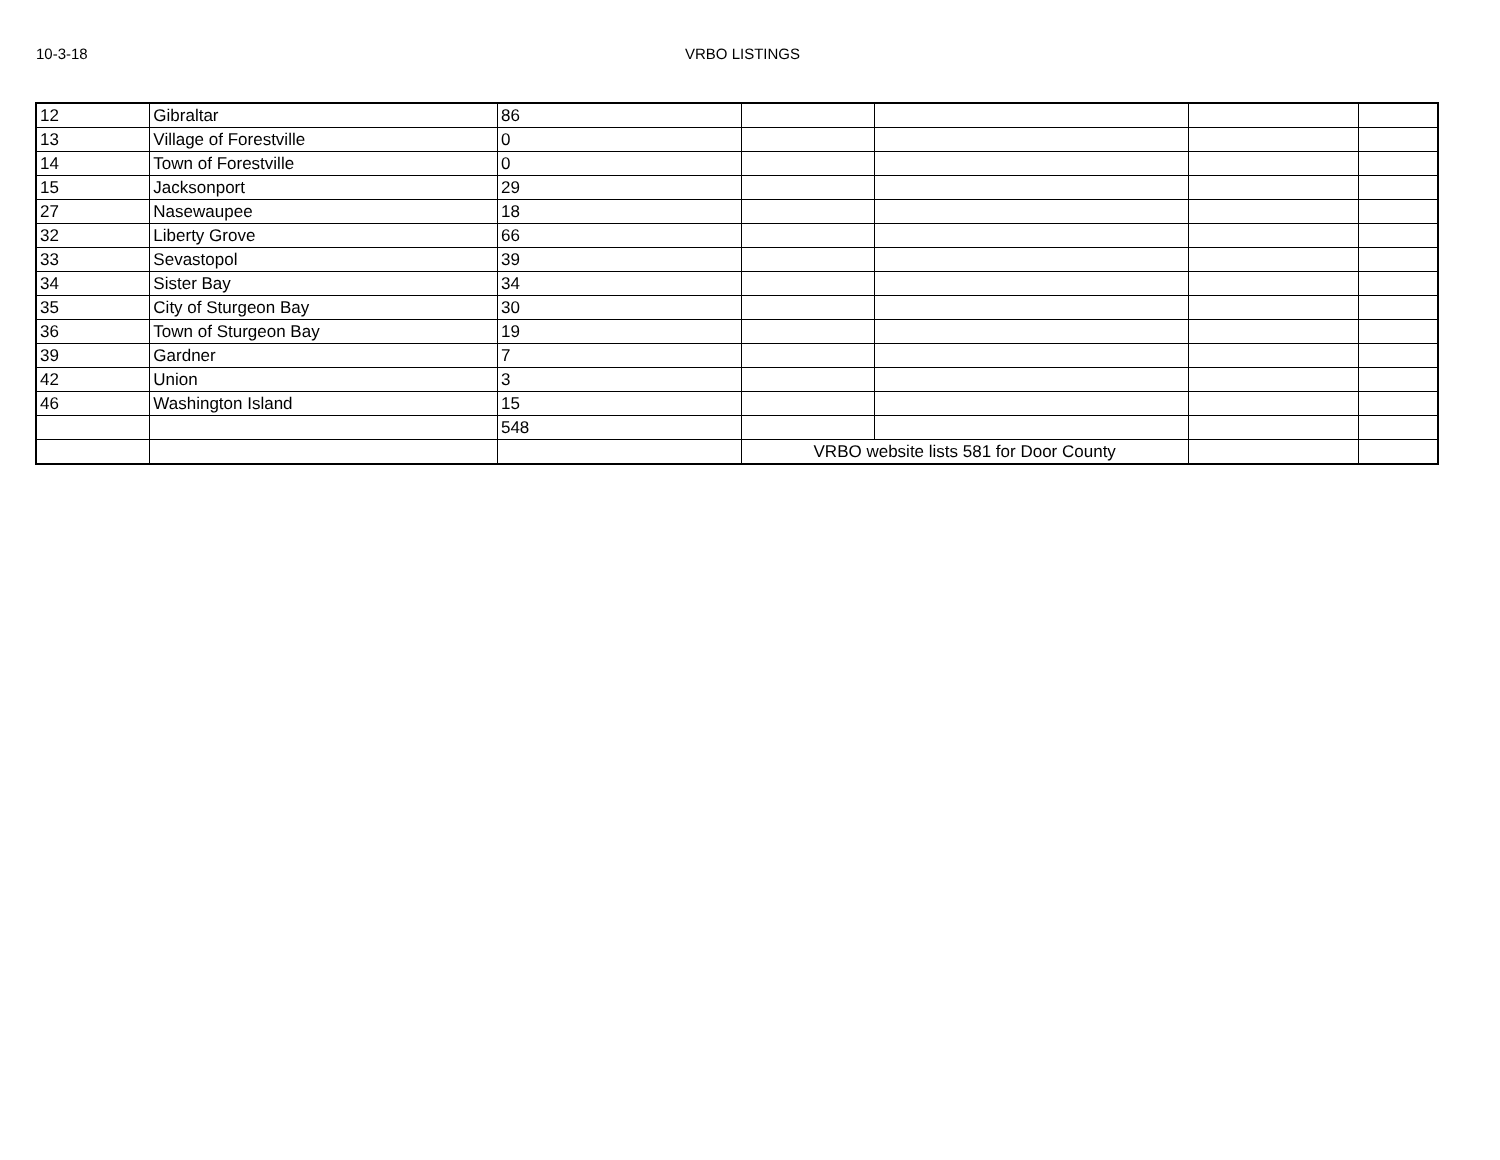10-3-18 VRBO LISTINGS
| 12 | Gibraltar | 86 | | | | |
| 13 | Village of Forestville | 0 | | | | |
| 14 | Town of Forestville | 0 | | | | |
| 15 | Jacksonport | 29 | | | | |
| 27 | Nasewaupee | 18 | | | | |
| 32 | Liberty Grove | 66 | | | | |
| 33 | Sevastopol | 39 | | | | |
| 34 | Sister Bay | 34 | | | | |
| 35 | City of Sturgeon Bay | 30 | | | | |
| 36 | Town of Sturgeon Bay | 19 | | | | |
| 39 | Gardner | 7 | | | | |
| 42 | Union | 3 | | | | |
| 46 | Washington Island | 15 | | | | |
| | | 548 | | | | |
| | | | VRBO website lists 581 for Door County | | | |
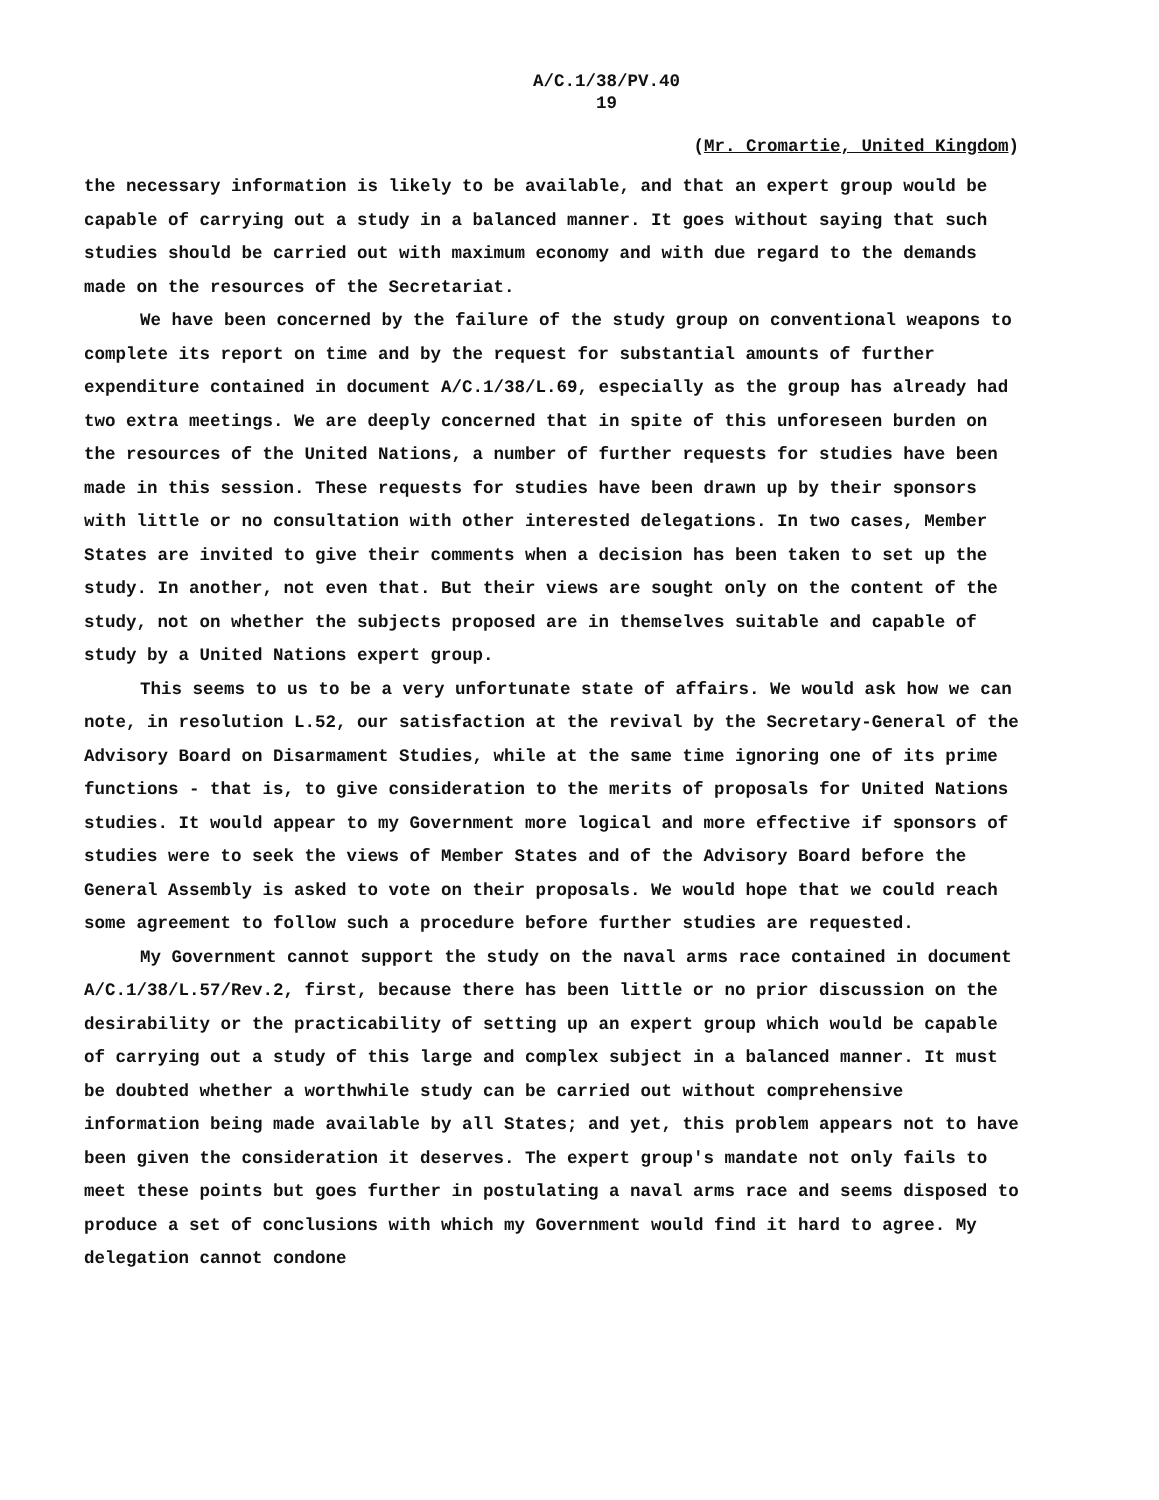A/C.1/38/PV.40
19
(Mr. Cromartie, United Kingdom)
the necessary information is likely to be available, and that an expert group would be capable of carrying out a study in a balanced manner. It goes without saying that such studies should be carried out with maximum economy and with due regard to the demands made on the resources of the Secretariat.
We have been concerned by the failure of the study group on conventional weapons to complete its report on time and by the request for substantial amounts of further expenditure contained in document A/C.1/38/L.69, especially as the group has already had two extra meetings. We are deeply concerned that in spite of this unforeseen burden on the resources of the United Nations, a number of further requests for studies have been made in this session. These requests for studies have been drawn up by their sponsors with little or no consultation with other interested delegations. In two cases, Member States are invited to give their comments when a decision has been taken to set up the study. In another, not even that. But their views are sought only on the content of the study, not on whether the subjects proposed are in themselves suitable and capable of study by a United Nations expert group.
This seems to us to be a very unfortunate state of affairs. We would ask how we can note, in resolution L.52, our satisfaction at the revival by the Secretary-General of the Advisory Board on Disarmament Studies, while at the same time ignoring one of its prime functions - that is, to give consideration to the merits of proposals for United Nations studies. It would appear to my Government more logical and more effective if sponsors of studies were to seek the views of Member States and of the Advisory Board before the General Assembly is asked to vote on their proposals. We would hope that we could reach some agreement to follow such a procedure before further studies are requested.
My Government cannot support the study on the naval arms race contained in document A/C.1/38/L.57/Rev.2, first, because there has been little or no prior discussion on the desirability or the practicability of setting up an expert group which would be capable of carrying out a study of this large and complex subject in a balanced manner. It must be doubted whether a worthwhile study can be carried out without comprehensive information being made available by all States; and yet, this problem appears not to have been given the consideration it deserves. The expert group's mandate not only fails to meet these points but goes further in postulating a naval arms race and seems disposed to produce a set of conclusions with which my Government would find it hard to agree. My delegation cannot condone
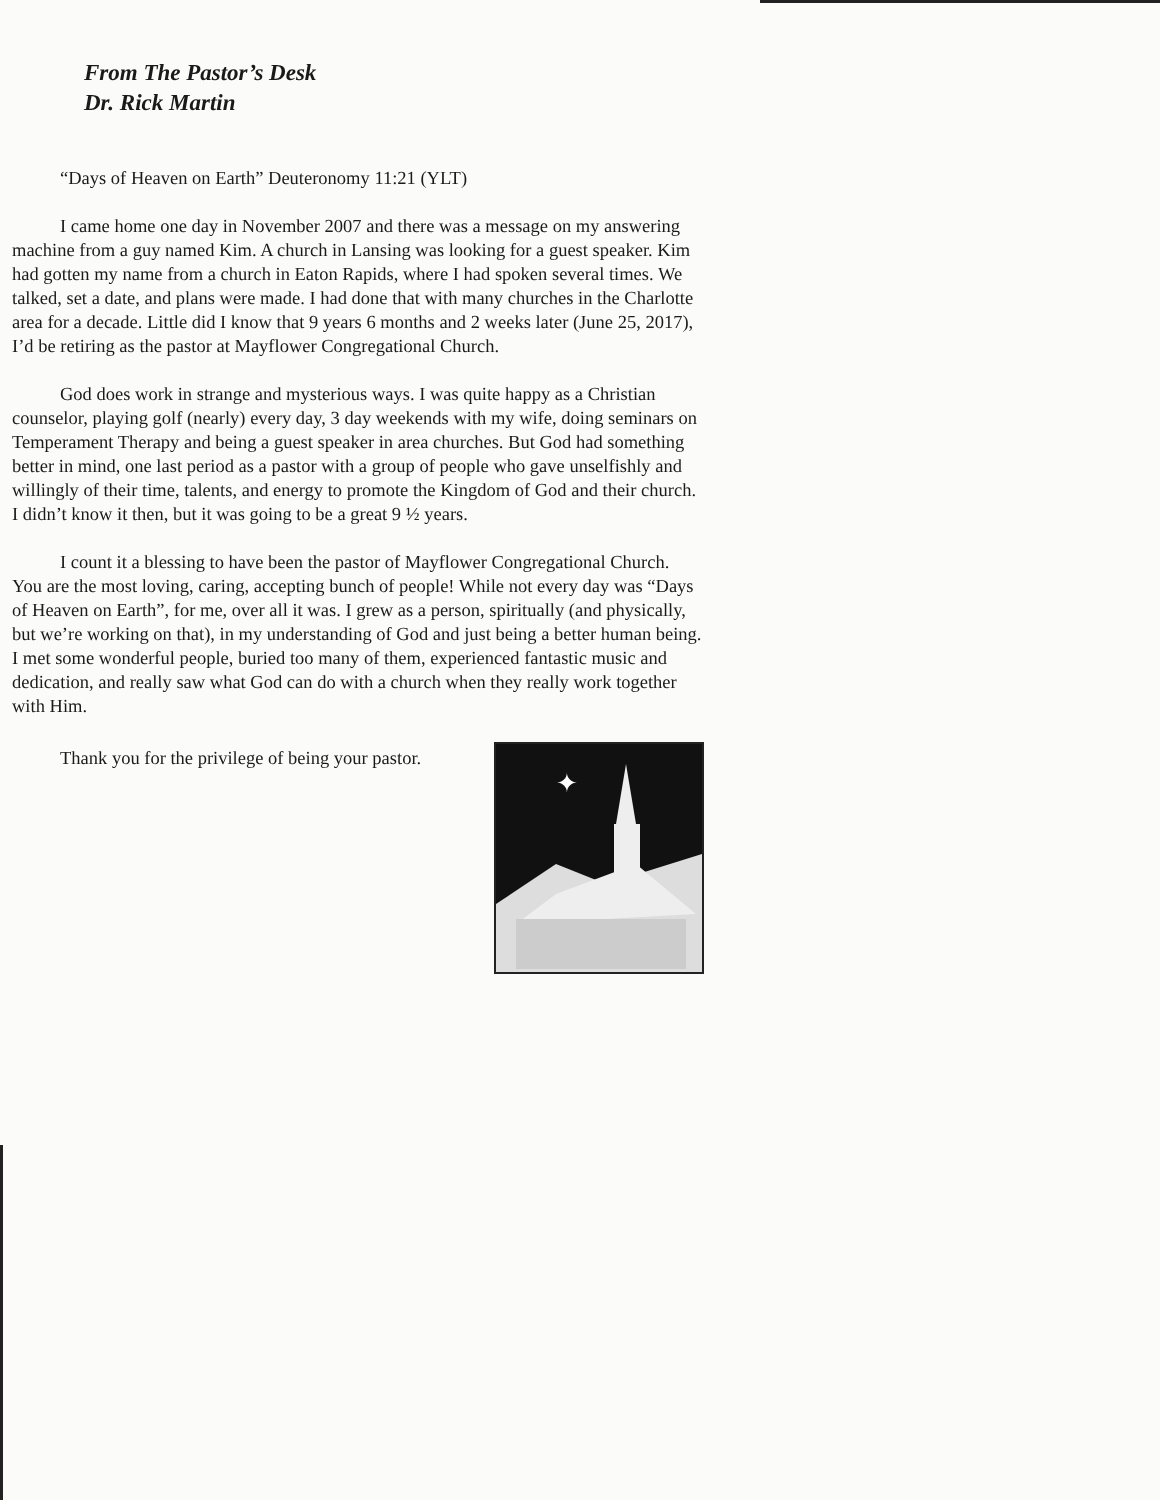From The Pastor’s Desk
Dr. Rick Martin
“Days of Heaven on Earth” Deuteronomy 11:21 (YLT)
I came home one day in November 2007 and there was a message on my answering machine from a guy named Kim. A church in Lansing was looking for a guest speaker. Kim had gotten my name from a church in Eaton Rapids, where I had spoken several times. We talked, set a date, and plans were made. I had done that with many churches in the Charlotte area for a decade. Little did I know that 9 years 6 months and 2 weeks later (June 25, 2017), I’d be retiring as the pastor at Mayflower Congregational Church.
God does work in strange and mysterious ways. I was quite happy as a Christian counselor, playing golf (nearly) every day, 3 day weekends with my wife, doing seminars on Temperament Therapy and being a guest speaker in area churches. But God had something better in mind, one last period as a pastor with a group of people who gave unselfishly and willingly of their time, talents, and energy to promote the Kingdom of God and their church. I didn’t know it then, but it was going to be a great 9 ½ years.
I count it a blessing to have been the pastor of Mayflower Congregational Church. You are the most loving, caring, accepting bunch of people! While not every day was “Days of Heaven on Earth”, for me, over all it was. I grew as a person, spiritually (and physically, but we’re working on that), in my understanding of God and just being a better human being. I met some wonderful people, buried too many of them, experienced fantastic music and dedication, and really saw what God can do with a church when they really work together with Him.
Thank you for the privilege of being your pastor.
✦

::::

### [The problem]
Pictures are to be dropped, and the remaining data set down exactly.

### [Task output]
10-3-18 VRBO LISTINGS
| 12 | Gibraltar | 86 | | | | |
| 13 | Village of Forestville | 0 | | | | |
| 14 | Town of Forestville | 0 | | | | |
| 15 | Jacksonport | 29 | | | | |
| 27 | Nasewaupee | 18 | | | | |
| 32 | Liberty Grove | 66 | | | | |
| 33 | Sevastopol | 39 | | | | |
| 34 | Sister Bay | 34 | | | | |
| 35 | City of Sturgeon Bay | 30 | | | | |
| 36 | Town of Sturgeon Bay | 19 | | | | |
| 39 | Gardner | 7 | | | | |
| 42 | Union | 3 | | | | |
| 46 | Washington Island | 15 | | | | |
| | | 548 | | | | |
| | | | VRBO website lists 581 for Door County | | | |
A/C.1/38/PV.40
19
(Mr. Cromartie, United Kingdom)
the necessary information is likely to be available, and that an expert group would be capable of carrying out a study in a balanced manner. It goes without saying that such studies should be carried out with maximum economy and with due regard to the demands made on the resources of the Secretariat.
We have been concerned by the failure of the study group on conventional weapons to complete its report on time and by the request for substantial amounts of further expenditure contained in document A/C.1/38/L.69, especially as the group has already had two extra meetings. We are deeply concerned that in spite of this unforeseen burden on the resources of the United Nations, a number of further requests for studies have been made in this session. These requests for studies have been drawn up by their sponsors with little or no consultation with other interested delegations. In two cases, Member States are invited to give their comments when a decision has been taken to set up the study. In another, not even that. But their views are sought only on the content of the study, not on whether the subjects proposed are in themselves suitable and capable of study by a United Nations expert group.
This seems to us to be a very unfortunate state of affairs. We would ask how we can note, in resolution L.52, our satisfaction at the revival by the Secretary-General of the Advisory Board on Disarmament Studies, while at the same time ignoring one of its prime functions - that is, to give consideration to the merits of proposals for United Nations studies. It would appear to my Government more logical and more effective if sponsors of studies were to seek the views of Member States and of the Advisory Board before the General Assembly is asked to vote on their proposals. We would hope that we could reach some agreement to follow such a procedure before further studies are requested.
My Government cannot support the study on the naval arms race contained in document A/C.1/38/L.57/Rev.2, first, because there has been little or no prior discussion on the desirability or the practicability of setting up an expert group which would be capable of carrying out a study of this large and complex subject in a balanced manner. It must be doubted whether a worthwhile study can be carried out without comprehensive information being made available by all States; and yet, this problem appears not to have been given the consideration it deserves. The expert group's mandate not only fails to meet these points but goes further in postulating a naval arms race and seems disposed to produce a set of conclusions with which my Government would find it hard to agree. My delegation cannot condone
From The Pastor’s Desk
Dr. Rick Martin
“Days of Heaven on Earth” Deuteronomy 11:21 (YLT)
I came home one day in November 2007 and there was a message on my answering machine from a guy named Kim. A church in Lansing was looking for a guest speaker. Kim had gotten my name from a church in Eaton Rapids, where I had spoken several times. We talked, set a date, and plans were made. I had done that with many churches in the Charlotte area for a decade. Little did I know that 9 years 6 months and 2 weeks later (June 25, 2017), I’d be retiring as the pastor at Mayflower Congregational Church.
God does work in strange and mysterious ways. I was quite happy as a Christian counselor, playing golf (nearly) every day, 3 day weekends with my wife, doing seminars on Temperament Therapy and being a guest speaker in area churches. But God had something better in mind, one last period as a pastor with a group of people who gave unselfishly and willingly of their time, talents, and energy to promote the Kingdom of God and their church. I didn’t know it then, but it was going to be a great 9 ½ years.
I count it a blessing to have been the pastor of Mayflower Congregational Church. You are the most loving, caring, accepting bunch of people! While not every day was “Days of Heaven on Earth”, for me, over all it was. I grew as a person, spiritually (and physically, but we’re working on that), in my understanding of God and just being a better human being. I met some wonderful people, buried too many of them, experienced fantastic music and dedication, and really saw what God can do with a church when they really work together with Him.
Thank you for the privilege of being your pastor.
✦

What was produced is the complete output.